Fernsehen

Grütters: ARD und ZDF sollen nicht nur auf Quote achten

ARD und ZDF sollten nach Ansicht von Kulturstaatsministerin Monika Grütters (CDU) mutiger sein und mehr Kino- und Dokumentarfilme zeigen.

„Die öffentlich-rechtlichen Sender produzieren ja viele gute Kinofilme mit, sie sollten dann auch bessere Sendeplätze bekommen“, sagte Grütters der Deutschen Presse-Agentur in Berlin. Die öffentlich-rechtlichen Sender müssten und sollten sich angesichts ihres Auftrags nicht immer nur auf die Quote berufen.

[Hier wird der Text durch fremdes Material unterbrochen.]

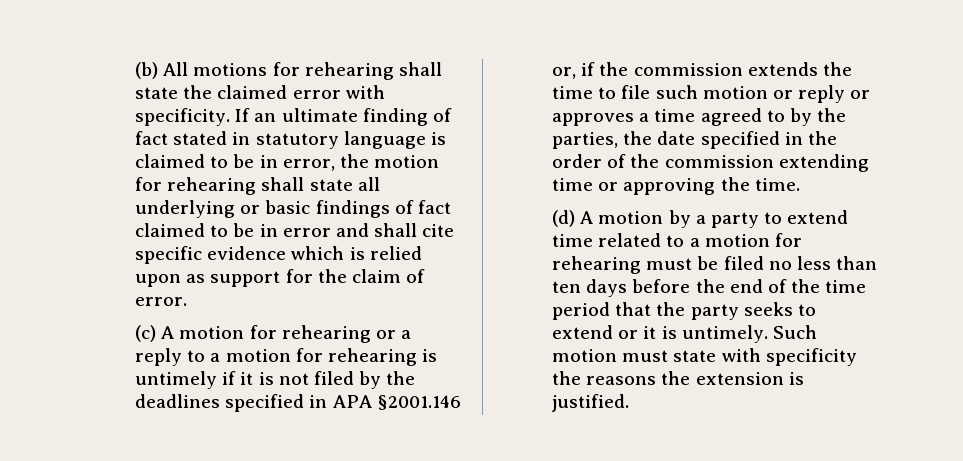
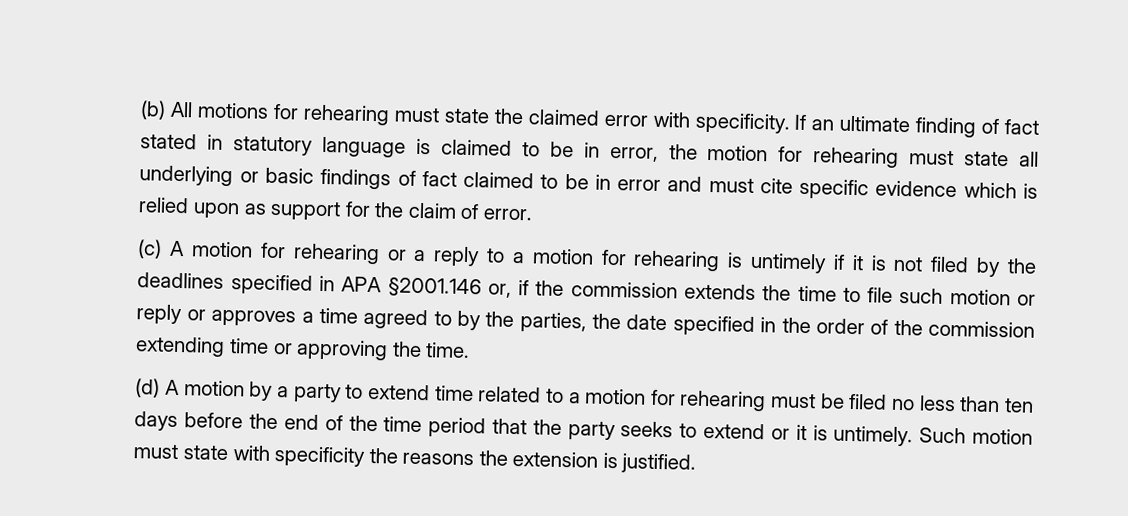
[398,62,442,76] shall -> [394,107,441,123] must
[261,177,305,191] shall -> [909,150,955,166] must
[374,223,418,237] shall -> [708,177,754,193] must

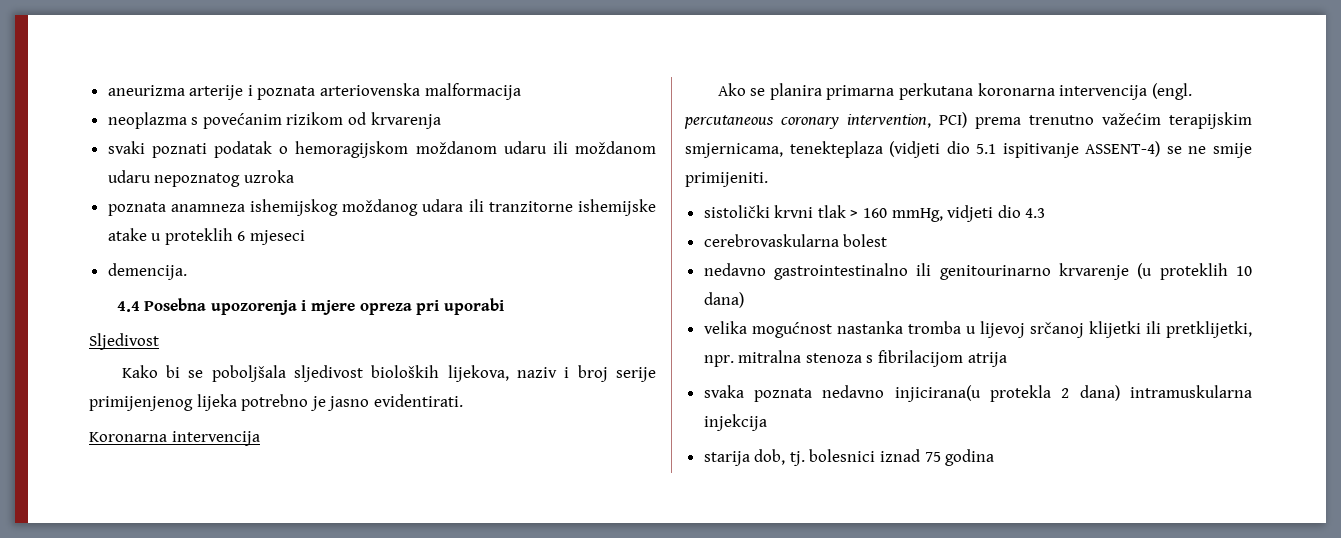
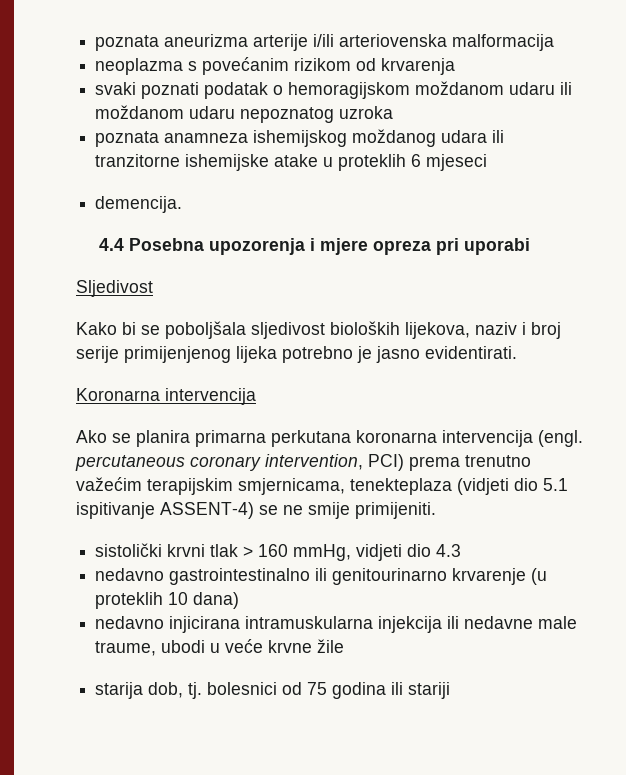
(107, 90) none -> [95,35,160,51] poznata
[247,85,316,100] i poznata -> [313,34,335,47] i/ili
[703,234,888,247] // cerebrovaskularna bolest -> (462, 550) none
[703,321,1252,338] [703,350,1007,367] [703,385,1252,402] [703,414,767,431] velika mogućnost nastanka tromba u lijevoj srčanoj klijetki ili pretklijetki, npr. mitralna stenoza s fibrilacijom atrija // svaka poznata nedavno injicirana(u protekla 2 dana) intramuskularna injekcija -> [95,616,578,633] [95,639,345,656] nedavno injicirana intramuskularna injekcija ili nedavne male traume, ubodi u veće krvne žile
[880,449,921,462] iznad -> [282,682,303,695] od
(995, 457) none -> [391,682,451,699] ili stariji

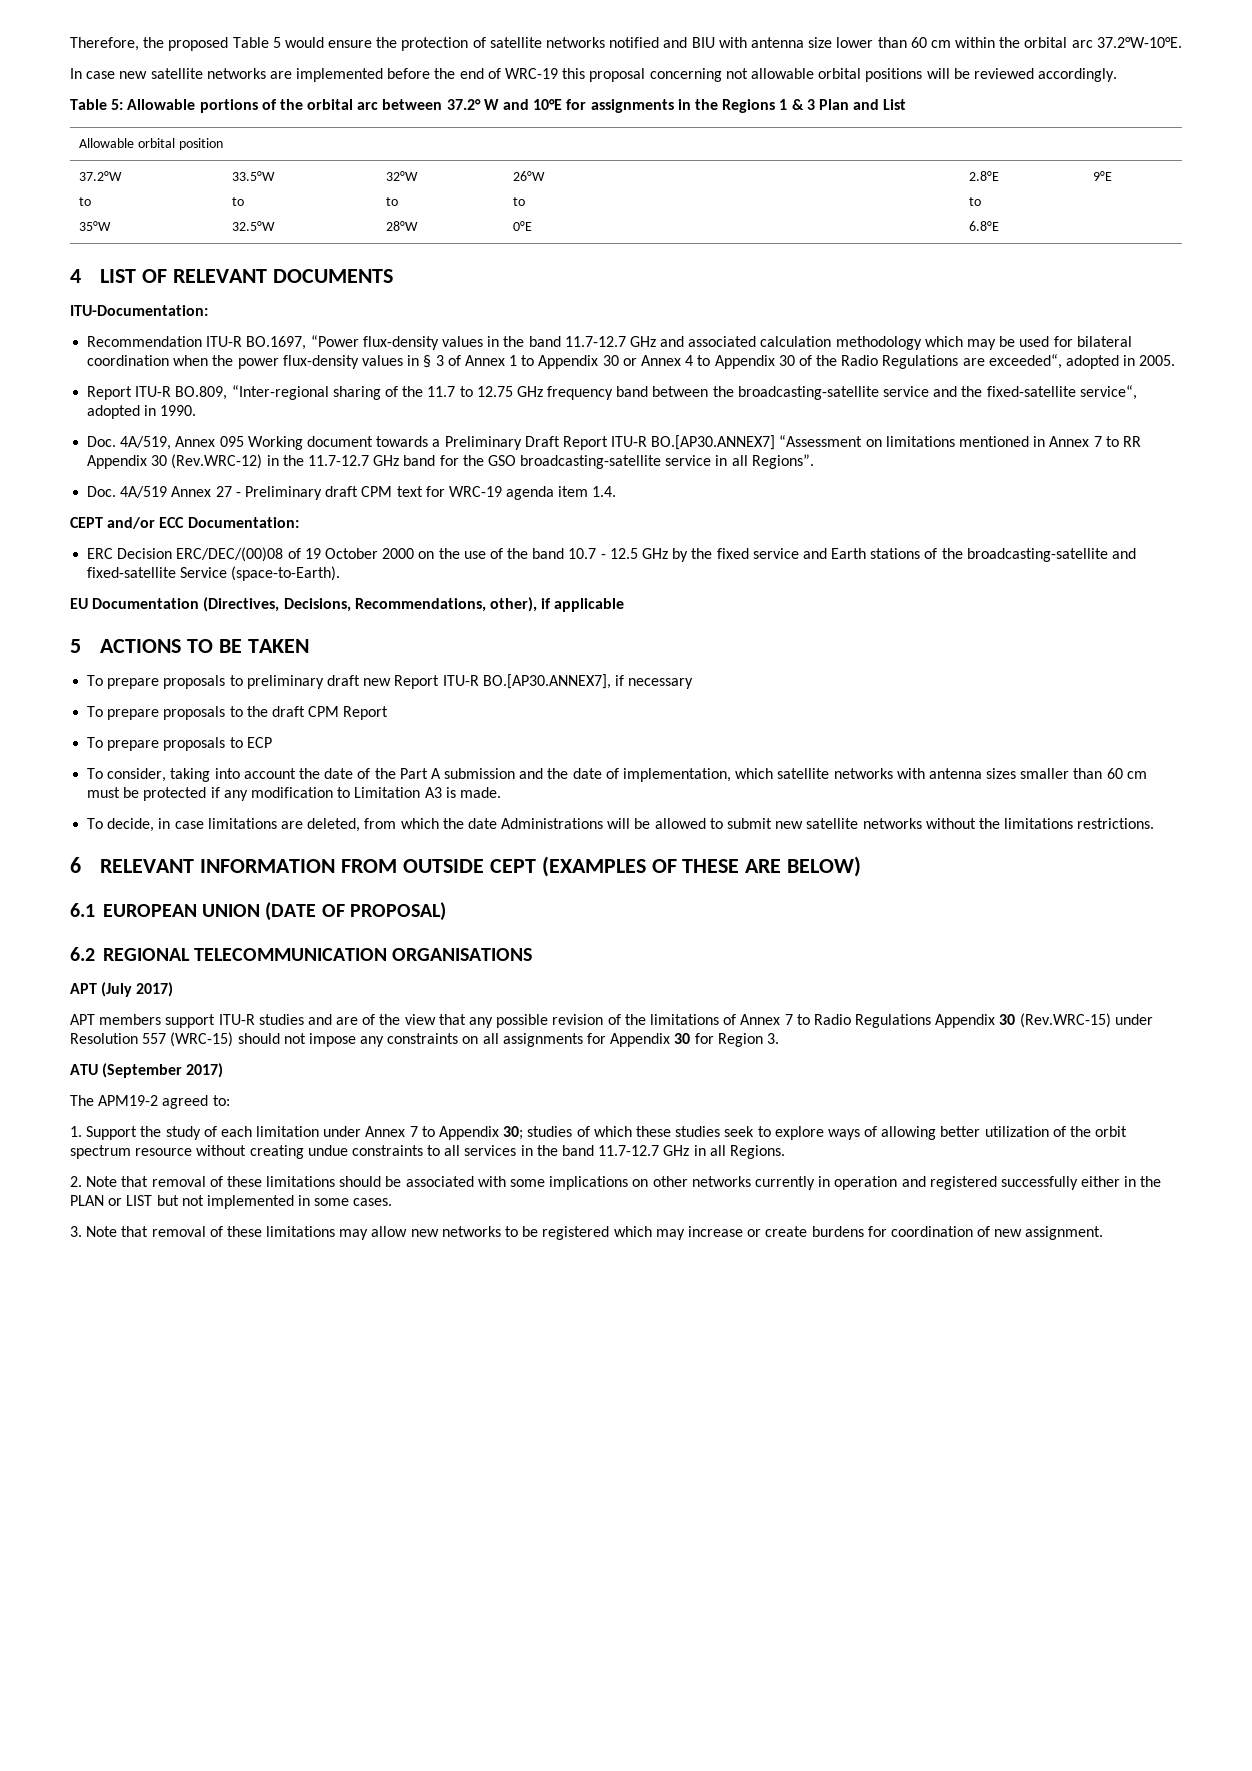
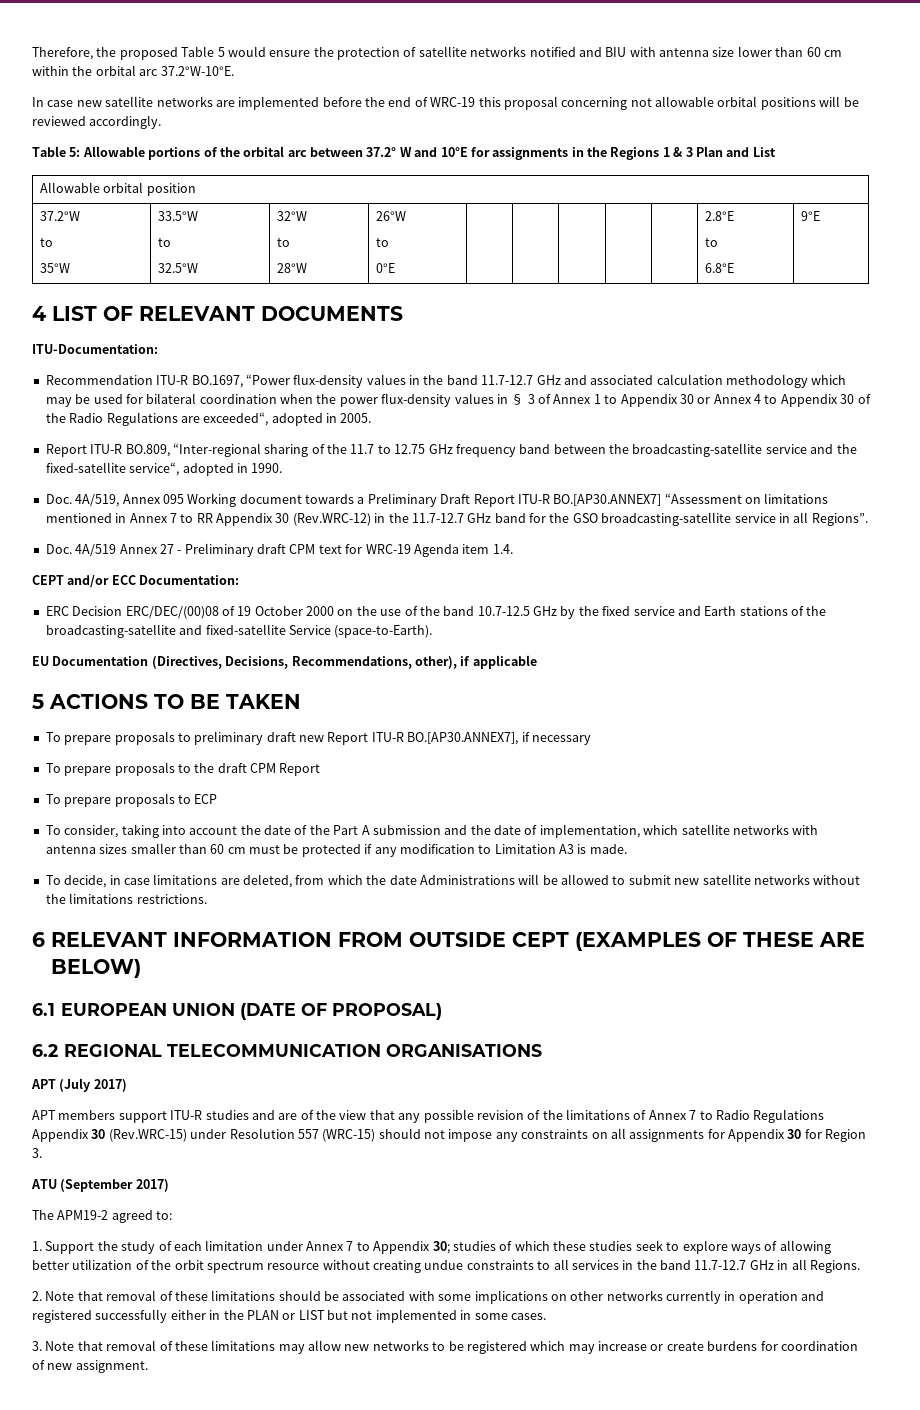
[506,486,555,500] agenda -> [413,544,459,557] Agenda
[568,548,638,559] 10.7 - 12.5 -> [477,606,530,616] 10.7-12.5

Das ZDF betonte dagegen, dass der deutsche Kinofilm einen wichtigen Platz im Sender habe. Der Sender habe darüber hinaus eine sehr starke Fiction, in der Serie, beim Fernsehfilm oder – wie gerade bei „Tannbach“ – bei großen Mehrteilern, „die Wichtiges zu erzählen haben“. Die ARD-Programmdirektion in München wollte sich nicht äußern.

Insgesamt sei die deutsche Filmwirtschaft gut aufgestellt. Grütters verteidigte die jüngsten Beschlüsse zur Filmförderung des Bundes gegen Kritik aus der Branche. Gegen ursprünglich erhebliche Vorbehalte des Bundesfinanzministeriums habe sie den Deutschen Filmförderfonds mit 50 Millionen Euro in ihrem Etat festgeschrieben. „Das sind 20 Millionen Euro mehr, als in der Finanzplanung festgeschrieben waren.“ Aus dem Förderinstrument, das vor acht Jahren geschaffen wurde und allmählich auslaufen sollte, sei ein ständiger Fonds geworden.